Cubist’s biggest drug is Cubicin, which currently accounts for nearly all the company’s estimated $1.2 billion in annual sales. The ruling by a Delaware court means Cubist could face generic competition in the United States as soon as the middle of 2016, instead of waiting until 2020.

The healthy 37 percent premium Merck paid for Cubist, and the limited wiggle room it left itself to pull out of the deal, suggests it was undeterred by the outstanding legal danger. There are other known unknowns, too. For one, Cubist will soon go before the U.S. Food and Drug Administration to seek approval of a new antibiotic, which could be a blockbuster. Waiting for confirmation might have increased the takeover tab or left the door open for an interloping suitor. Assuming regulators sign off, though, Merck’s experienced presence might smooth the launch.
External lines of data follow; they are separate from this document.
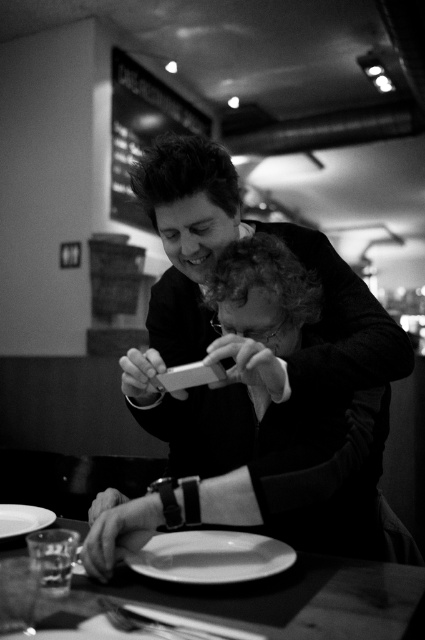
You are a customer at a restaurant and you want to place your phone on the table. The phone is 15 cm long. Can you confirm if the smooth wooden table at center has enough space to accommodate your phone without overlapping the white matte plate at lower left?

The smooth wooden table at center is larger in size than white matte plate at lower left, so there should be sufficient space to place the phone on the table without overlapping the plate.

You are standing in a restaurant and want to place your phone on the smooth wooden table at center. Where exactly should you place it?

You should place your phone at point coordinates (283,600) on the smooth wooden table at center as that is the exact location specified.

You are a photographer trying to capture the best angle of the smooth plastic phone at center in the image. Based on its position, where should you position yourself relative to the two people to ensure the phone is clearly visible in your shot?

The smooth plastic phone at center is located at point (255, 384), so positioning yourself slightly to the right and above the two individuals would allow you to capture the phone clearly without obstruction.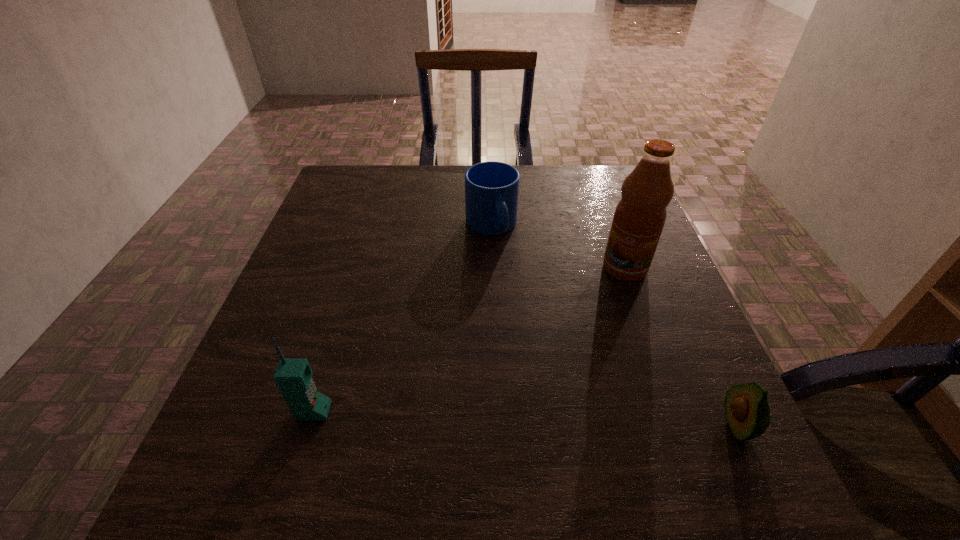
Locate an element on the screen. vacant space on the desktop that is between the third shortest object and the avocado and is positioned on the label side of the second object from right to left is located at coordinates (517, 418).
Even so, there is probably a higher cost for its aggression. Cubist is worth less today than it was yesterday. Merck argues the deal still creates value. Investors took a less charitable view, wiping more than $8 billion, or almost the entire purchase price, from Merck’s market capitalization. It is probably an overreaction. Absent a successful appeal of the legal ruling, based on existing sales, the foregone Cubicin revenue should add up to no more than $3 billion in a worst-case scenario.

Other buyers may want to pay heed to Merck’s misstep. There already have been more than $3 trillion of deals announced globally this year, an increase of some 50 percent from a year ago, according to Thomson Reuters. Healthcare has been a leading sector, with more than twice as much activity this year than last. That makes it that much easier for buyers to get caught up in the excitement and look at potential merger liabilities though a rose-colored prism.